*JOB 1*. Reproduce word for word the part of the article on the Bandung Instructor Training Center between "One trainee recognizes" and "The Jakarta Post.", inclusive.
# start of SELECTED PASSAGE
BLIB produces first class instructors
BLIB produces first class instructors
By Ridwan M. Sijabat
BANDUNG (JP): Name the most prestigious college in this city
and every one will agree it is the Bandung Institute of
Technology (ITB). But Bandung is also home to dozens of top notch
colleges to stake the city's claim as one of Indonesia's main
centers of excellence. Something about the Bandung air and
atmosphere, it seems, makes it an ideal place to study.
One institution that decided to capitalize on this is the
Balai Latihan Instruktur Bandung (BLIB), or the Bandung
Instructor Training Center. Founded in 1989, the center is
intended to provide a place where people get the education and
training in instructorship, and some apprenticeship to allow
trainees clock some "flying hours" to start with.
Then they are sent to become instructors at various vocational
training centers all over Indonesia.
But that is as far as it goes. The center is producing
instructors. It has no pretense that it is producing
professionals in their respective fields of work.
One trainee recognizes its limitations.
"After nearly three years of studying at the center, I'm not
sure that I will become a professional welder. Because my `flight
hours' in welding is still low," 35-year-old Siswanto from Dili,
East Timor, told The Jakarta Post.
Siswanto and 39 other trainees are now working hard to
complete the training program and earn the college's diploma to
make them qualified instructors. They will be able to practice
their skill but only as instructors, at least for a number of
years after their graduation.
The trainees are all employees of the Ministry of Manpower.
They are staff of the ministry's vocational training centers.
Upon their completion at the Bandung center, they will be sent
back to where they came from. For the moment at least, they can
forget about lucrative pay in the private sector because they are
tied to a government job.
Not easy
Siswanto says a professional welder can earn up to Rp 5
million a month working in a shipyard or with an oil company.
# end of SELECTED PASSAGE
# start of LISTING
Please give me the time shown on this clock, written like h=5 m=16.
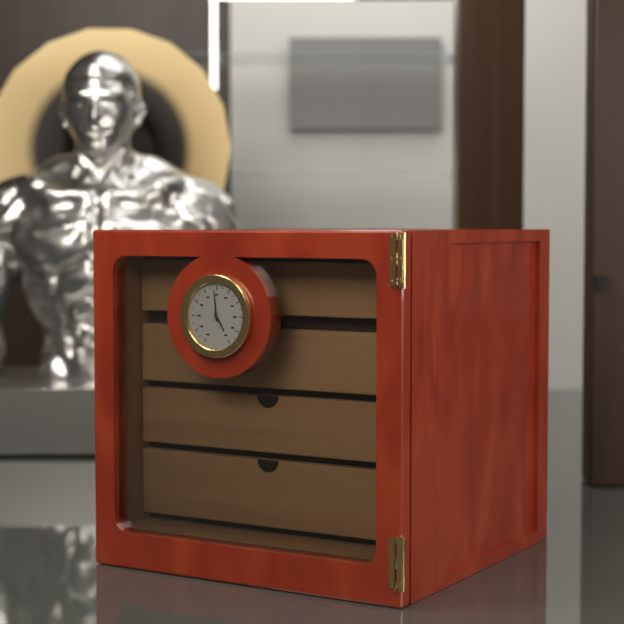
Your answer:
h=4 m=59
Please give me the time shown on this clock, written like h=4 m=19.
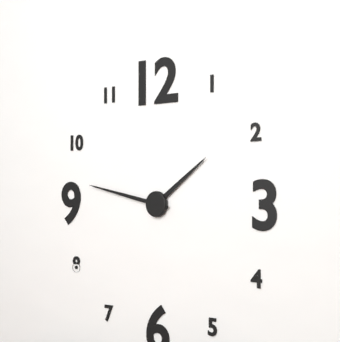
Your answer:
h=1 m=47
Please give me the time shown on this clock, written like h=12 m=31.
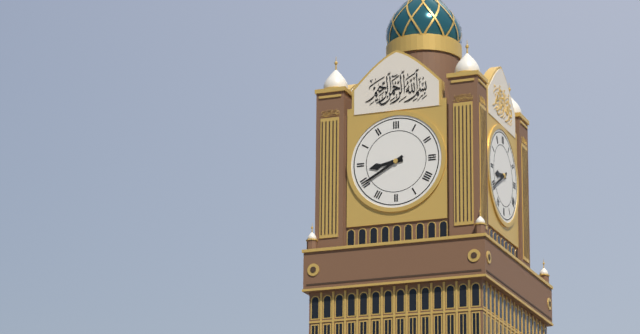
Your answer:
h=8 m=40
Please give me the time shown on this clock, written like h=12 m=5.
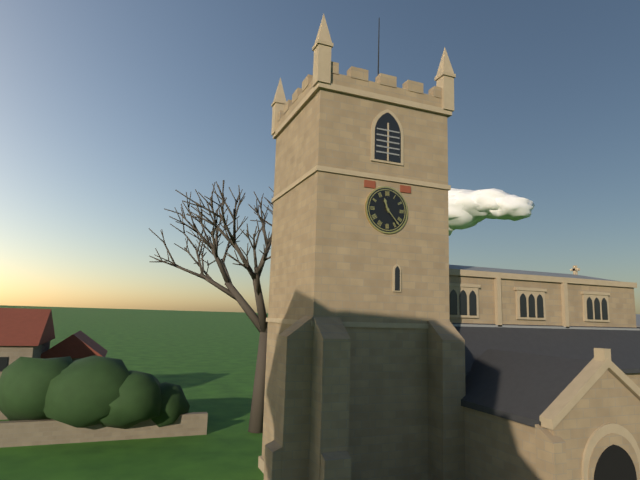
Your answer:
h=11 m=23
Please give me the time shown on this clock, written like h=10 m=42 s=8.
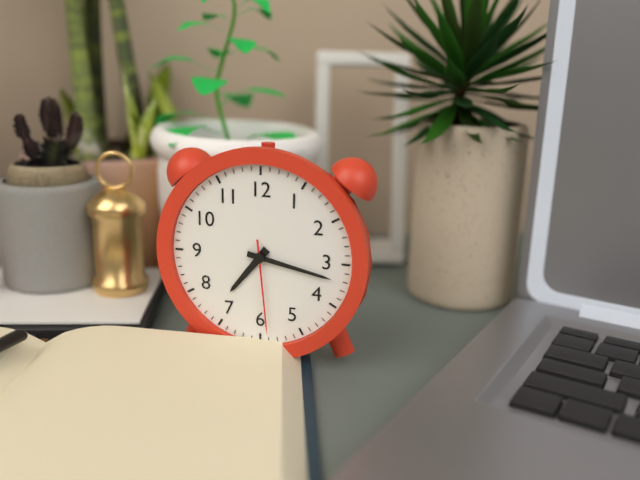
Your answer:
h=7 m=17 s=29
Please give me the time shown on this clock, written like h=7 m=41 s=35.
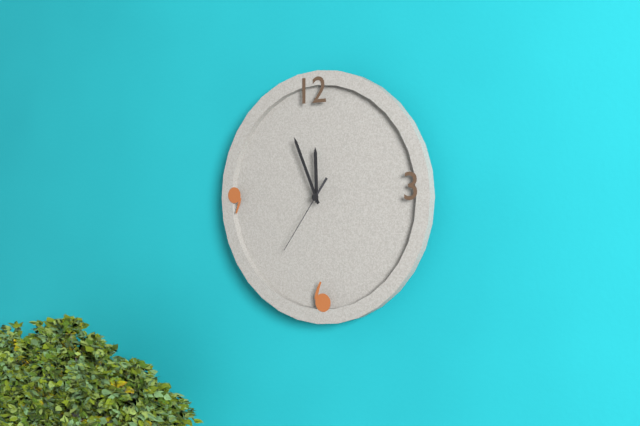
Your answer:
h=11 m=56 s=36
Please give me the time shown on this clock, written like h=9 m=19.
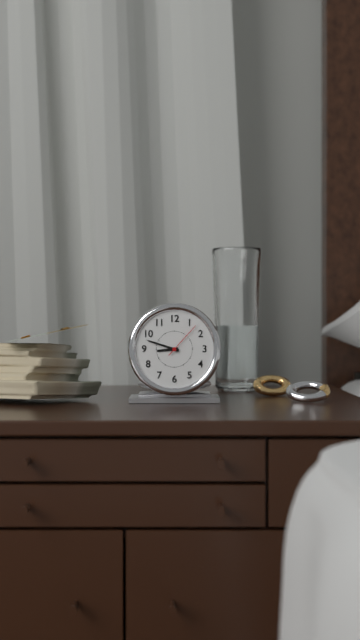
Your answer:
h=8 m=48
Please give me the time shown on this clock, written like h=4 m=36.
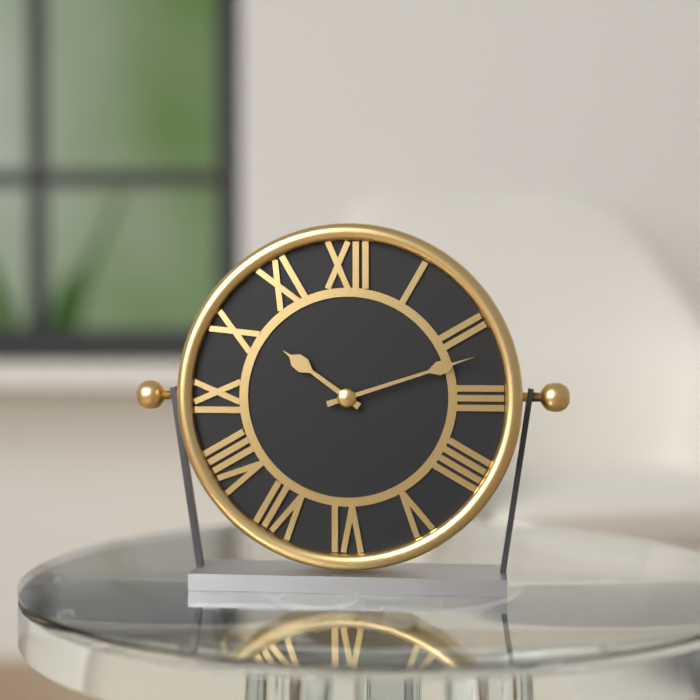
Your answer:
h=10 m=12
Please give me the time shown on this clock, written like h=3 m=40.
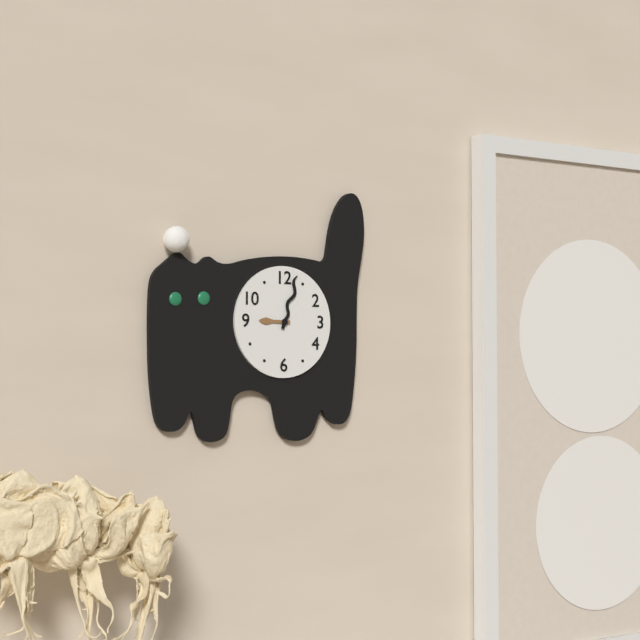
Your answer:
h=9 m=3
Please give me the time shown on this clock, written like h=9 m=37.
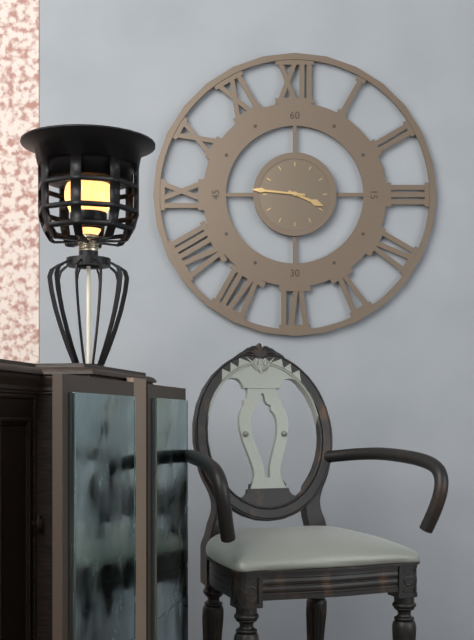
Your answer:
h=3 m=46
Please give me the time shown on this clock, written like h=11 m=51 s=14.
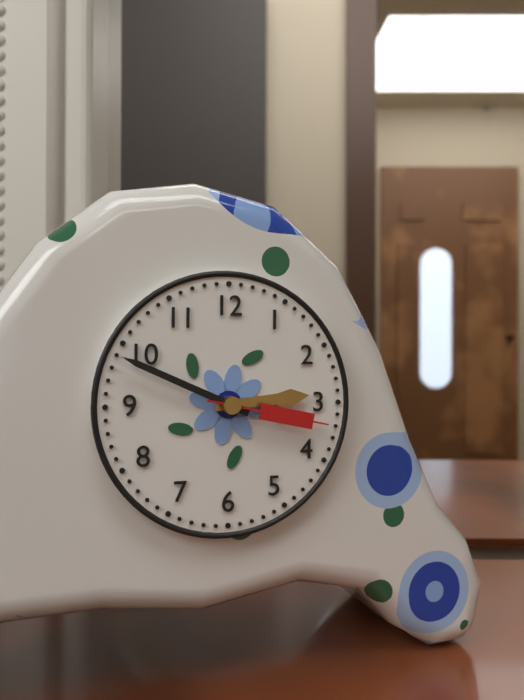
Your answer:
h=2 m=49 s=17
# end of LISTING
# start of LISTING
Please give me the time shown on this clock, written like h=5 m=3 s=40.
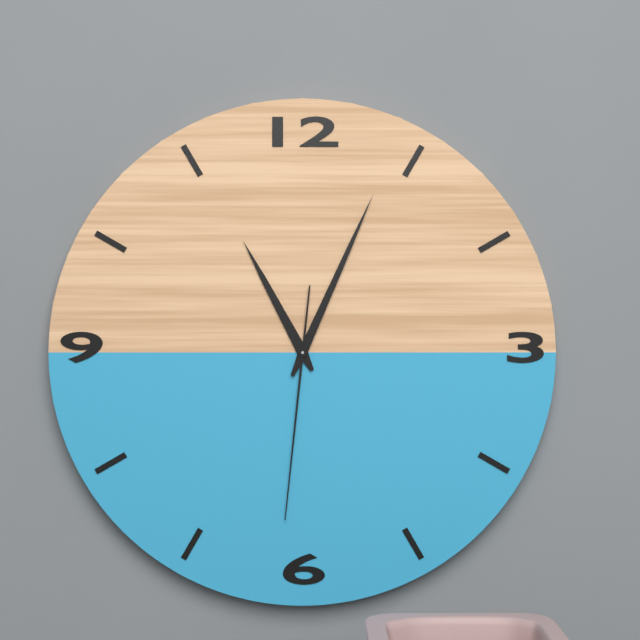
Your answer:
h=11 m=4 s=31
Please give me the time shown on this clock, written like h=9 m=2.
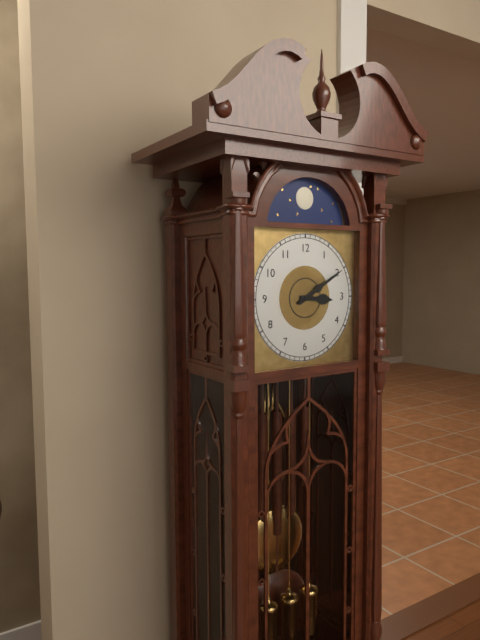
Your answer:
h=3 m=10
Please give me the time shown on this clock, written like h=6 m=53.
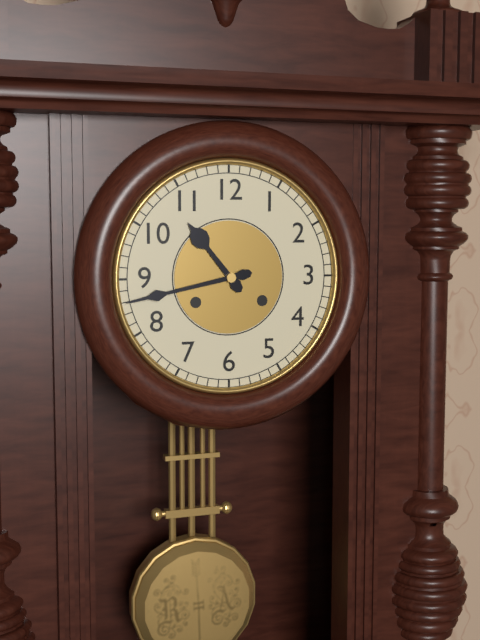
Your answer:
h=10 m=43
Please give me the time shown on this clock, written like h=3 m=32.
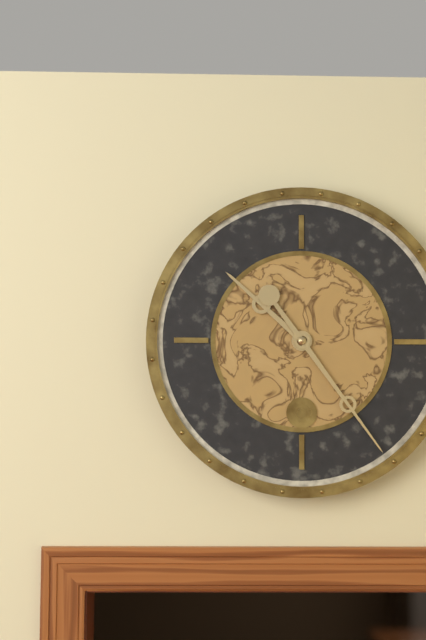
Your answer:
# end of LISTING
# start of LISTING
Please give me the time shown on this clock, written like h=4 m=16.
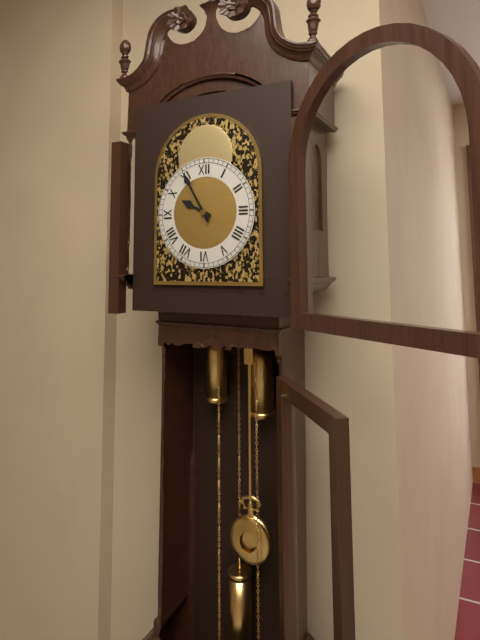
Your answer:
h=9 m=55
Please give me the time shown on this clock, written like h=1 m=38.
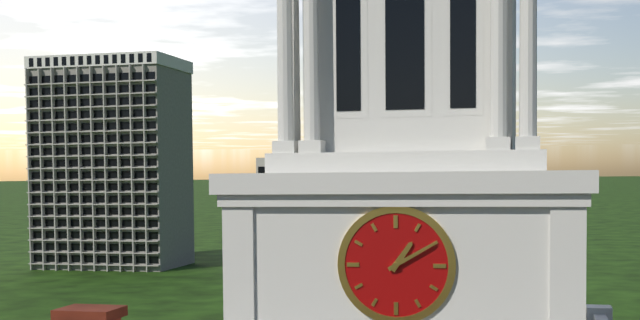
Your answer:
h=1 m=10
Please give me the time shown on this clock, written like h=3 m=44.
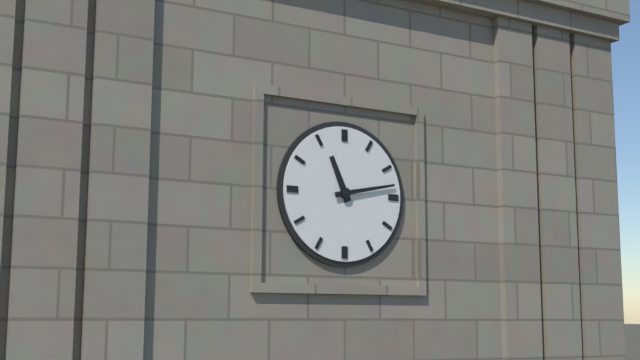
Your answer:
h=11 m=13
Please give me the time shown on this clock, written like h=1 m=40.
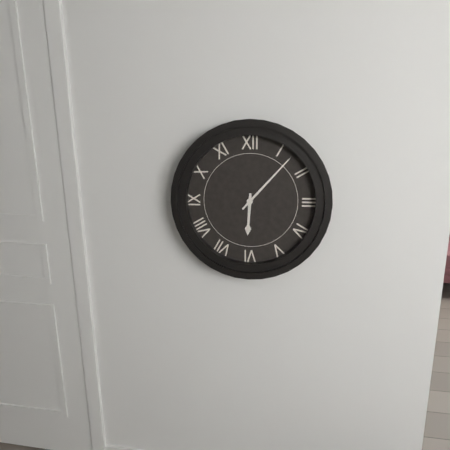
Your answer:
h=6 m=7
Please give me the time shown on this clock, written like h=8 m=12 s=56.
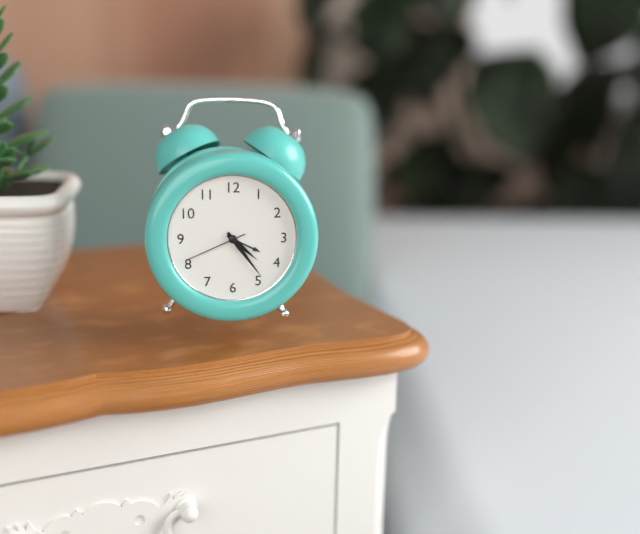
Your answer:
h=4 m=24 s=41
# end of LISTING
*JOB 2*. Rewrite the entries between the lines holding "h=11 m=51 s=14." and "h=2 m=49 s=17", inclusive, as a JSON list of strings with one string per line and no blank lines. Leave the pictures out.

*WORKED ANSWER 1*.
One trainee recognizes its limitations.
"After nearly three years of studying at the center, I'm not
sure that I will become a professional welder. Because my `flight
hours' in welding is still low," 35-year-old Siswanto from Dili,
East Timor, told The Jakarta Post.

*WORKED ANSWER 2*.
[
  "Please give me the time shown on this clock, written like h=11 m=51 s=14.",
  "Your answer:",
  "h=2 m=49 s=17"
]